Extrait:
++++++
Autisme :  trouble du développement humain caractérisé par des difficultés de l’apprentissage social et de la communication, avec des comportements stéréotypés et persévératifs.

Ah ! Qu’en termes galants ces choses-là sont dites… Je ne compte pas vous faire un cours sur l’autisme, mais sachez, si vous l’ignorez encore, que l’isolement, la peur, la violence sont l’enfer de ceux qui sont atteints par ce trouble. Comme il l’a fait pour moi, le film « Hors normes » vous le fera découvrir. Mais il vous fera découvrir bien d’autres choses encore.
++++++
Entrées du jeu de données
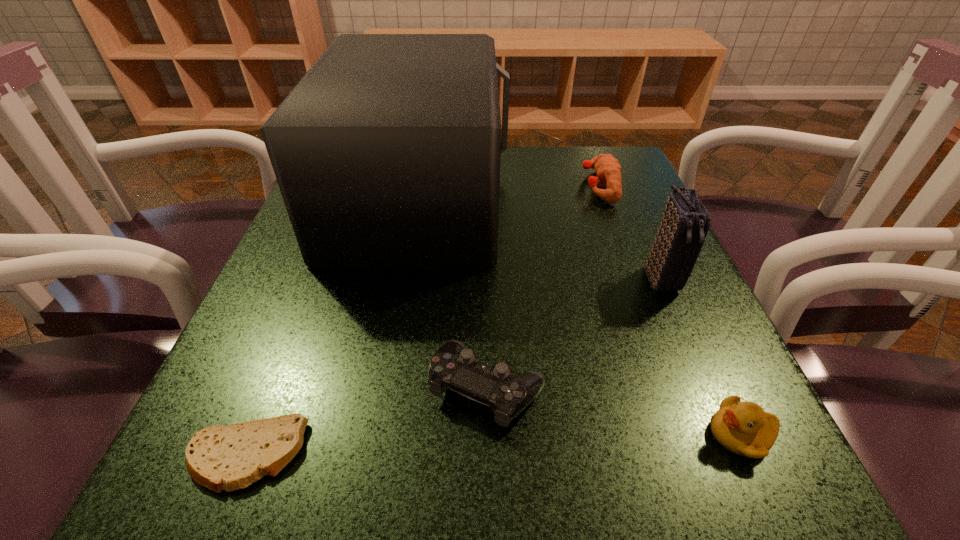
Where is `free region located 0.380m with the gloves of the puncher facing forward`? free region located 0.380m with the gloves of the puncher facing forward is located at coordinates (413, 186).

The height and width of the screenshot is (540, 960). In order to click on vacant region located 0.270m on the left of the control in this screenshot , I will do `click(235, 388)`.

What are the coordinates of `free space located 0.270m at the beak of the duckling` in the screenshot? It's located at (496, 434).

Identify the location of vacant space located 0.280m at the beak of the duckling. The width and height of the screenshot is (960, 540). [x=489, y=434].

What are the coordinates of `vacant region located at the beak of the duckling` in the screenshot? It's located at (536, 434).

Identify the location of free space located on the back of the shortest object. (313, 286).

At what (x,y) coordinates should I click in order to perform the action: click on microwave oven present at the far edge. Please return your answer as a coordinate pair (x, y). Image resolution: width=960 pixels, height=540 pixels. Looking at the image, I should click on (387, 152).

Locate an element on the screen. The height and width of the screenshot is (540, 960). puncher that is at the far edge is located at coordinates (608, 169).

You are a GUI agent. You are given a task and a screenshot of the screen. Output one action in this format:
    pyautogui.click(x=<x>, y=<y>)
    Task: Click on the duckling located at the near edge
    The width and height of the screenshot is (960, 540).
    Given the screenshot: What is the action you would take?
    pyautogui.click(x=743, y=428)

This screenshot has width=960, height=540. I want to click on pita bread that is positioned at the near edge, so click(x=218, y=457).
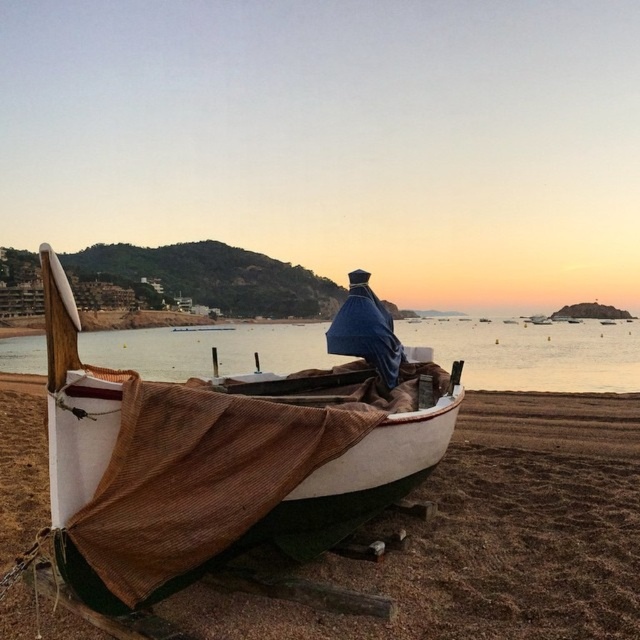
Question: Can you confirm if green canvas boat at center is positioned to the right of blue fabric at center?

Choices:
 (A) yes
 (B) no

Answer: (B)

Question: Does brown sand at lower center lie in front of matte brown water at center?

Choices:
 (A) no
 (B) yes

Answer: (A)

Question: Does matte brown water at center have a lesser width compared to blue fabric at center?

Choices:
 (A) yes
 (B) no

Answer: (B)

Question: Which of the following is the closest to the observer?

Choices:
 (A) matte brown water at center
 (B) green canvas boat at center
 (C) brown sand at lower center
 (D) blue fabric at center

Answer: (B)

Question: Which point appears closest to the camera in this image?

Choices:
 (A) (337, 385)
 (B) (44, 353)
 (C) (337, 333)

Answer: (C)

Question: Which of the following is the farthest from the observer?

Choices:
 (A) (522, 326)
 (B) (252, 632)
 (C) (346, 304)
 (D) (371, 378)

Answer: (A)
++++++
Travail demandé:
[1] Indiquez si chacune des affirmations suivantes concorde avec l'extrait, en répondant par oui ou par non et en citant les mots décisifs du texte. (a) L'autisme y est défini comme un trouble du développement humain. (b) Le texte annonce un cours sur l'autisme. (c) Le film « Hors normes » a déjà fait découvrir ce sujet à la personne qui écrit.
[2] Modifiez le passage de l'extrait allant de « Autisme :  trouble » à « d’autres choses encore. » en remplaçant « la peur » par « la solitude », puis donnez le passage ainsi obtenu.

Réponses attendues:
[1]
(a) Oui : « trouble du développement humain caractérisé par des difficultés de l’apprentissage social et de la communication ».
(b) Non : « Je ne compte pas vous faire un cours sur l’autisme ».
(c) Oui : « Comme il l’a fait pour moi, le film « Hors normes » vous le fera découvrir ».

[2]
Autisme :  trouble du développement humain caractérisé par des difficultés de l’apprentissage social et de la communication, avec des comportements stéréotypés et persévératifs.

Ah ! Qu’en termes galants ces choses-là sont dites… Je ne compte pas vous faire un cours sur l’autisme, mais sachez, si vous l’ignorez encore, que l’isolement, la solitude, la violence sont l’enfer de ceux qui sont atteints par ce trouble. Comme il l’a fait pour moi, le film « Hors normes » vous le fera découvrir. Mais il vous fera découvrir bien d’autres choses encore.